◆ Given records
· · · · · · ·

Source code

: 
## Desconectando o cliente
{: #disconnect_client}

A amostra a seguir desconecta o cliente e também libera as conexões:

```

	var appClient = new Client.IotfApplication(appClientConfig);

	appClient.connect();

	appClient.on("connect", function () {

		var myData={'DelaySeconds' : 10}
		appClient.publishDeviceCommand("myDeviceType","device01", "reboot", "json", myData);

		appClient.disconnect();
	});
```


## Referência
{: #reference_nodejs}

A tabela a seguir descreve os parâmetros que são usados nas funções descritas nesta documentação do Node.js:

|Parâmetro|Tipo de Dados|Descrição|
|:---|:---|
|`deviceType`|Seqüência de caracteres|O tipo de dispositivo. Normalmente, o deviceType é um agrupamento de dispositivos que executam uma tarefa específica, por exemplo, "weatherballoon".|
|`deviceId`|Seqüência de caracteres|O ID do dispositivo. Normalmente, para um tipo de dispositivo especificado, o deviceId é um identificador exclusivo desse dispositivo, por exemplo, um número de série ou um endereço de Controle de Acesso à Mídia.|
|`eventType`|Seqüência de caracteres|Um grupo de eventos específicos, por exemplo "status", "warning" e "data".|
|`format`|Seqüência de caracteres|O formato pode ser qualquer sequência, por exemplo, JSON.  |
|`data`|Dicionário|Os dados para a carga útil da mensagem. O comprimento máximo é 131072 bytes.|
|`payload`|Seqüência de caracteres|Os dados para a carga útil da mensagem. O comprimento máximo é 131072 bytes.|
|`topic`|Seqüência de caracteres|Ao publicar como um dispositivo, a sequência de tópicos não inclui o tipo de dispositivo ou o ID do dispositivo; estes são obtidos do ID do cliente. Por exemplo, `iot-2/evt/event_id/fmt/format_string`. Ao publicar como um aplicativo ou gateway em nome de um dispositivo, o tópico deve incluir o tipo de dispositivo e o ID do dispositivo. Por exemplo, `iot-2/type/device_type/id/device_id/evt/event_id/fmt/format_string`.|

· · · · · · ·

◆ Work to complete
Restate verbatim the first line above and all lines after it through the line containing "de caracteres|O tipo"; omit the rest.

◆ Solution for this exercise
Source code

: 
## Desconectando o cliente
{: #disconnect_client}

A amostra a seguir desconecta o cliente e também libera as conexões:

```

	var appClient = new Client.IotfApplication(appClientConfig);

	appClient.connect();

	appClient.on("connect", function () {

		var myData={'DelaySeconds' : 10}
		appClient.publishDeviceCommand("myDeviceType","device01", "reboot", "json", myData);

		appClient.disconnect();
	});
```


## Referência
{: #reference_nodejs}

A tabela a seguir descreve os parâmetros que são usados nas funções descritas nesta documentação do Node.js:

|Parâmetro|Tipo de Dados|Descrição|
|:---|:---|
|`deviceType`|Seqüência de caracteres|O tipo de dispositivo. Normalmente, o deviceType é um agrupamento de dispositivos que executam uma tarefa específica, por exemplo, "weatherballoon".|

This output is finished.